Quando um novo partido político aparece, não nasce num estábulo vazio, como o Menino Jesus, nem no meio do deserto, mesmo quando certas iniciativas parecem ser apenas uma miragem. Vai inserir-se numa paisagem partidária já existente. Assim, uma das questões que de imediato surge é a de saber onde se vai situar, nesse quadro paisagístico. Ao centro, mais para o lado e de que lado?

A resposta tem que ser clara, tal como a pergunta o é. E deve ser repetida sucessivamente, para que fique na memória das pessoas.

Outra questão essencial: saber se há espaço político para a nova formação. À partida, dir-se-ia que não há, excepto junto dos que tradicionalmente se abstêm e de outros que a vida transformou em indiferentes da política. Mas a verdade é que essa gente é muito difícil de conquistar. As razões que levam à abstenção são diversas, difíceis de segregar e de medir. Um programa político, que tenha como objectivo captar uma parte dessa indiferença, precisa de definir claramente qual é a fatia que pretende mobilizar e, em seguida, fazer a campanha mais adequada. Aqui, a estratégia ter que ser muito fina.

Para além do campo dos abstencionistas, existe muito pouco espaço político onde ir à pesca. Não existem terrenos partidários vagos. O espaço tem que ser conquistado à força da persuasão, do argumento e da simbologia. Vai-se buscar votos e apoios aos que têm votado noutros partidos. Concorrência. Luta. Não é necessário dizê-lo na praça pública. Mas os dirigentes no novo partido devem ter uma estratégia, que vá nesse sentido e produza resultados. Uma estratégia que se traduza em três ou quatro propostas, que possam ser bandeiras políticas atraentes e indiscutivelmente credíveis. E que, quando mencionadas, façam de imediato pensar no novo partido. Serão, depois, constantemente repetidas pelas principais vozes públicas da agremiação.

Um terceira dimensão a ter em conta – a acrescentar à relativa ao posicionamento político e à relacionada com a mobilização dos eleitores – diz respeito à direcção do partido.
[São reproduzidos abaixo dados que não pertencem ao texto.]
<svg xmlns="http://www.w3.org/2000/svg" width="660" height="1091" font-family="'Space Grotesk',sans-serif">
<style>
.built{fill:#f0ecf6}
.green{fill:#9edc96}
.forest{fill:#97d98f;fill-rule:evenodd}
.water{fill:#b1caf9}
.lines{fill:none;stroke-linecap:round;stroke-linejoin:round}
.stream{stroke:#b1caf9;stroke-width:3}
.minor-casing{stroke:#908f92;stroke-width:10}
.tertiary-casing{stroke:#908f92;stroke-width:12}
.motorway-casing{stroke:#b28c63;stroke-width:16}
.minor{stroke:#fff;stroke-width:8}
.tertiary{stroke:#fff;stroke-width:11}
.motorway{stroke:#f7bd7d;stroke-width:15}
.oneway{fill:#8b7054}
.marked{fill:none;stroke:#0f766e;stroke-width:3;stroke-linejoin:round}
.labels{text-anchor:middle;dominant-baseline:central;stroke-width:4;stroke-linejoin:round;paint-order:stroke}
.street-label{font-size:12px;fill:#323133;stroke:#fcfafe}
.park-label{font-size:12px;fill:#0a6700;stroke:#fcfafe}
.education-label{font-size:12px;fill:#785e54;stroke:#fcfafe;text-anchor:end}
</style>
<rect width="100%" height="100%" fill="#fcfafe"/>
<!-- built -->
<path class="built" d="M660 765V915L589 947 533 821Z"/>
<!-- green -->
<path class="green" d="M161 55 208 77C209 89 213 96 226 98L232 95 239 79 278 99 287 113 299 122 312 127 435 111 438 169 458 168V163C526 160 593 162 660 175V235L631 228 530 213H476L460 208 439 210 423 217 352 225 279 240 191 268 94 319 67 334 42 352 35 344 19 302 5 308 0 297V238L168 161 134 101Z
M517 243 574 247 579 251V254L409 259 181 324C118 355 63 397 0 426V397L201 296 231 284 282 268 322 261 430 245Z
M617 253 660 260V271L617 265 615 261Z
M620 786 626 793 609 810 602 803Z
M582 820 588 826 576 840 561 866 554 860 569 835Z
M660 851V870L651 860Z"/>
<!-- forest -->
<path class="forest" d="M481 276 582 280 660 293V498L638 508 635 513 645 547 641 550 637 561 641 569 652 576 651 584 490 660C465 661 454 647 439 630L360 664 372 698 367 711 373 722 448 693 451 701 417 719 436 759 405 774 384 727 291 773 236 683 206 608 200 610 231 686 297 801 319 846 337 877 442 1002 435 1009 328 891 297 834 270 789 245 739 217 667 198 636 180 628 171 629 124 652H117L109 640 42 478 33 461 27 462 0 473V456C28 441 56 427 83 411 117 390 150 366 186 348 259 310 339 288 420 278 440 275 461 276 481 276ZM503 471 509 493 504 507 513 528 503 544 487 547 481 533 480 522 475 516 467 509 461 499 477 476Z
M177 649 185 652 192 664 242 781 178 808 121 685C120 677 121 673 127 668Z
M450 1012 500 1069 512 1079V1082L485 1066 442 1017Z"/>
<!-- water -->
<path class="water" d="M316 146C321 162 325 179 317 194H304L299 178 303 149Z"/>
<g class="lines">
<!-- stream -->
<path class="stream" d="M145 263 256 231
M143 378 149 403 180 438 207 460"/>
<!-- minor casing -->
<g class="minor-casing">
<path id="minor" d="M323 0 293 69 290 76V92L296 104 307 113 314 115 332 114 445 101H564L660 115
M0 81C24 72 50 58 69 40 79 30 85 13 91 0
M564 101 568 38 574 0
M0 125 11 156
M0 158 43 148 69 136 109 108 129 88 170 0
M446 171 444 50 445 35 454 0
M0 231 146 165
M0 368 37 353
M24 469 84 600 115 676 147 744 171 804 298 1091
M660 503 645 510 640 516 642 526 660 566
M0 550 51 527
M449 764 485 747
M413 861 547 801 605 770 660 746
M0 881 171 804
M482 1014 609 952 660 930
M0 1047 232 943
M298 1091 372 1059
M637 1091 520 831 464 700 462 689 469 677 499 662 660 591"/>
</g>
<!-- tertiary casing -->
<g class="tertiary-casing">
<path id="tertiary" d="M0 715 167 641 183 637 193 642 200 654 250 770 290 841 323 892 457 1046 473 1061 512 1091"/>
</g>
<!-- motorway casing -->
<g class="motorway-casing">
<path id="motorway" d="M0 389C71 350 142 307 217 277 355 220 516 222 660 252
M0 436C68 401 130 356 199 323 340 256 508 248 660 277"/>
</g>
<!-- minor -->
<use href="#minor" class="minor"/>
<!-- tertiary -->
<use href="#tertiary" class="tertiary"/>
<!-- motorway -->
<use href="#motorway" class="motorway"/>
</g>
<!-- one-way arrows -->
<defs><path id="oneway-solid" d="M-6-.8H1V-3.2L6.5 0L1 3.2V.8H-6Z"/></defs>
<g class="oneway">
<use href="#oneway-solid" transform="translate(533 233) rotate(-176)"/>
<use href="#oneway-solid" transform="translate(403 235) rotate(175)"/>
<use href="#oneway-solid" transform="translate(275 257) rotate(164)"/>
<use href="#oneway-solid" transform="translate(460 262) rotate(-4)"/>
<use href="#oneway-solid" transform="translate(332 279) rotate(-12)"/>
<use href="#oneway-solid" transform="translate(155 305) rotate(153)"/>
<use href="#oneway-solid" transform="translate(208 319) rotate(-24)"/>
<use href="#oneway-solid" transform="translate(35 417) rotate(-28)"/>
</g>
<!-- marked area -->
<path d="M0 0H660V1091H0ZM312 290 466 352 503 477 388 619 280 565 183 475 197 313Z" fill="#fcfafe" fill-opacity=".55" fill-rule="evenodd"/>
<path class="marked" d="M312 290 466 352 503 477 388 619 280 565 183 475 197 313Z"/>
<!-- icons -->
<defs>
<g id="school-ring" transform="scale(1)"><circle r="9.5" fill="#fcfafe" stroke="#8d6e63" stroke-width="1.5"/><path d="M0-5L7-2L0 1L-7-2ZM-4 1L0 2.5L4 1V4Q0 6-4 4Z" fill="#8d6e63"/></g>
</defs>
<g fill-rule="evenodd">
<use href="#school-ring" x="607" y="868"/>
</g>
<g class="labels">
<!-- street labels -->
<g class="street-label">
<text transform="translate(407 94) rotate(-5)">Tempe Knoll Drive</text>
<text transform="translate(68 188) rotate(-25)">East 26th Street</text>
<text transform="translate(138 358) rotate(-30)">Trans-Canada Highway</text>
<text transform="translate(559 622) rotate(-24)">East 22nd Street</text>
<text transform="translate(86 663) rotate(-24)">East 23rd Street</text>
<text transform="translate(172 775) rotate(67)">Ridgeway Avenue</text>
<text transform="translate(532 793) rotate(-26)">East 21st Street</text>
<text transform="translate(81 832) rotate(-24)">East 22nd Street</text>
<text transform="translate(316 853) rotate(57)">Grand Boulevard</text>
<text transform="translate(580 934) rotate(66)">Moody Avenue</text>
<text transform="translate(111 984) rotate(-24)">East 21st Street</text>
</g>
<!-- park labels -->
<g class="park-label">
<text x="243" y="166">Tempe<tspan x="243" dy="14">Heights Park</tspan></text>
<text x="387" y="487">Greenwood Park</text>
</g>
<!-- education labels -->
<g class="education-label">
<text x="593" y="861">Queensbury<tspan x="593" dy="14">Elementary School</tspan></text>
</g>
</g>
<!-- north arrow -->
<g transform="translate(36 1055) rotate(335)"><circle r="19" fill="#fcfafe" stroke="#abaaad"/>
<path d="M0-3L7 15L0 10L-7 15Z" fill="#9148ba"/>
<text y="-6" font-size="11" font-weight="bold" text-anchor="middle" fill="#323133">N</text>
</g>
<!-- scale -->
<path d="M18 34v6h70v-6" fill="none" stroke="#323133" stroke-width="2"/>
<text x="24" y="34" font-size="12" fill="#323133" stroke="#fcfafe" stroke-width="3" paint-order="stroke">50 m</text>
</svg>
Hoje, não basta ser-se uma personalidade conhecida da comunicação social ou da opinião pública para se conseguir criar um partido. Os cidadãos têm outro tipo de exigência. Querem perceber que existe uma equipa sólida à frente da coisa. E essa equipa terá que intervir na esfera pública frequentemente, sobretudo nos acontecimentos com projecção televisiva. Trata-se de mostrar que a nova organização tem um número de pessoas capazes no seu núcleo central. E que essas pessoas, homens e mulheres, pensam, pesam e sabem comunicar.

Lançar um movimento político novo não é apenas uma questão de fé, de entusiasmo e de protagonismo de uma pessoa conhecida. É um projecto de fundo, uma maratona, que pede muito sacrifício pessoal, uma grande dose de dedicação, muita estratégia e uma credibilidade que deixe pouco terreno para dúvidas.